Interrompe ogni contatto, alza la testa e mi guarda senza lasciar trapelare alcuna emozione. Stupore, fastidio, meraviglia, qualsiasi cosa andrebbe bene e invece mi trovo davanti un muro di indifferenza. Non un lampo negli occhi, solo oscurità.
«E quindi?».
«Perché?».
«Perché cosa?».
«Perché te ne sei andato? Perché non sei rimasto?».
Sono cosciente dell'assurdità delle mie richieste ma non riesco a fermarmi in tempo, non riesco a trattenere il furore, l'angoscia, tutto quello che ho dentro preme per uscire e io non faccio niente per impedire che accada. Si allontana di qualche passo pur continuando a guardarmi.
«Fammi capire, pensi che se dormiamo assieme cambierà qualcosa?».
Le sue parole sono affilate e mi affondano dentro. Sbatto contro lo spigolo del tavolo, mi allontano in fretta, raggiungo l'ascensore e spingo il tasto di chiamata. Mi sento afferrare per il polsi, forza il movimento delle mani e mi infila un braccio sotto le gambe sollevandomi da terra.
«Piantala di scappare».
Raggiunge la camera da letto e mi deposita tra le lenzuola. Appena sposta il peso del suo corpo dal mio torno ad alzarmi in piedi.
«Siediti».
Non lo ascolto, non mi muovo.
«Ho detto siediti!»
Continuo a fissarlo senza dargli ascolto. Respingo le sue mani una, due, tre volte, fisso la sua espressione accigliata, il corpo che si sovraccarica di ordini, di intenzioni.

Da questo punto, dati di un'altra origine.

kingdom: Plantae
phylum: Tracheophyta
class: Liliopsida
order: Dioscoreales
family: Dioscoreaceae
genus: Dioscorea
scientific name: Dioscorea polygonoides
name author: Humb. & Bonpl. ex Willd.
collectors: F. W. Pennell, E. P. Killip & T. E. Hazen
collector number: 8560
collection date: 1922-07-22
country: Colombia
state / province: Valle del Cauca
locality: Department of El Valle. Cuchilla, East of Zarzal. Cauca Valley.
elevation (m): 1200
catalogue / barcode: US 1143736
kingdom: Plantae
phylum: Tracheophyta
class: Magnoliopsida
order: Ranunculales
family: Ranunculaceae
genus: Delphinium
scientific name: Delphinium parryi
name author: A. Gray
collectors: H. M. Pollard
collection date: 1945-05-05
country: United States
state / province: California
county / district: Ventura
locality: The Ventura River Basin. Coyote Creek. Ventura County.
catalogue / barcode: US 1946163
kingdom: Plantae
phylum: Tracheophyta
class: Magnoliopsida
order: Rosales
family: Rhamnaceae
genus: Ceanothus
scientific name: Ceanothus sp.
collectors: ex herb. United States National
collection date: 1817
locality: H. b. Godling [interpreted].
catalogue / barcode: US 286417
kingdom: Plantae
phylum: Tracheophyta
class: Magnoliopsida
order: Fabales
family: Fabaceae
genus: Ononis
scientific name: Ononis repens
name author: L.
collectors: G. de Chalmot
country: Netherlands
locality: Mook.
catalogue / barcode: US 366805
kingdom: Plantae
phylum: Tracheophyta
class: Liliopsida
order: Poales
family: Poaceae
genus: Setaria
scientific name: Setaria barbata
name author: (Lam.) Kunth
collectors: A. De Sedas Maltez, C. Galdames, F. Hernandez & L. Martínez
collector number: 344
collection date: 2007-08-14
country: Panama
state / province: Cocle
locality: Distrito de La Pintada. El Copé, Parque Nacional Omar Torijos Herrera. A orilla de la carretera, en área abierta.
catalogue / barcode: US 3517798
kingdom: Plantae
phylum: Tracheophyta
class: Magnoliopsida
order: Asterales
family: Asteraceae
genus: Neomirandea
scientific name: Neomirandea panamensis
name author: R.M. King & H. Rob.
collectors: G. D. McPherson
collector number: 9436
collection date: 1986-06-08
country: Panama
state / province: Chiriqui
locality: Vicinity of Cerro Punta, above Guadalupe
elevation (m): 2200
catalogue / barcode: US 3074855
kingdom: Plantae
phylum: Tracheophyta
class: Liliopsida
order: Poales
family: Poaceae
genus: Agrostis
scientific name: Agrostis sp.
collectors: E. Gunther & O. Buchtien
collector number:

Mi afferra la faccia e mi spinge in bocca la lingua, non riesco a resistergli, proprio non ce la faccio a mantenere le forze salde al corpo, tutto sfuma, si smargina, perde struttura. Mi aggrappo alla maglietta, gliela sollevo, temo di cadere e poi gli sono addosso. Mi sfila la camicia dalla testa, mi abbassa i pantaloni. Si allontana appena e poi spinge la fronte contro la mia.
«Siediti».
Le mie gambe si flettono appena, sono appoggiata al bordo del letto, respiro velocemente. La pioggia batte sulle finestre.
«Se sei nei paraggi non ragiono ed è una cosa che non posso concedermi Mila, mi capisci? Lo so che mi capisci, quindi smettila di fare la ragazzina».
Butto indietro la testa e mi passo nervosamente una mano sugli occhi.
«Scusami».
Continuo a chiedere scusa, a scivolare dentro ripetuti sensi di colpa. Affondo tra le lenzuola spinta dal peso del suo corpo che mi sovrasta.
«Non devi scusarti, vorrei che ogni mattina fosse esattamente così».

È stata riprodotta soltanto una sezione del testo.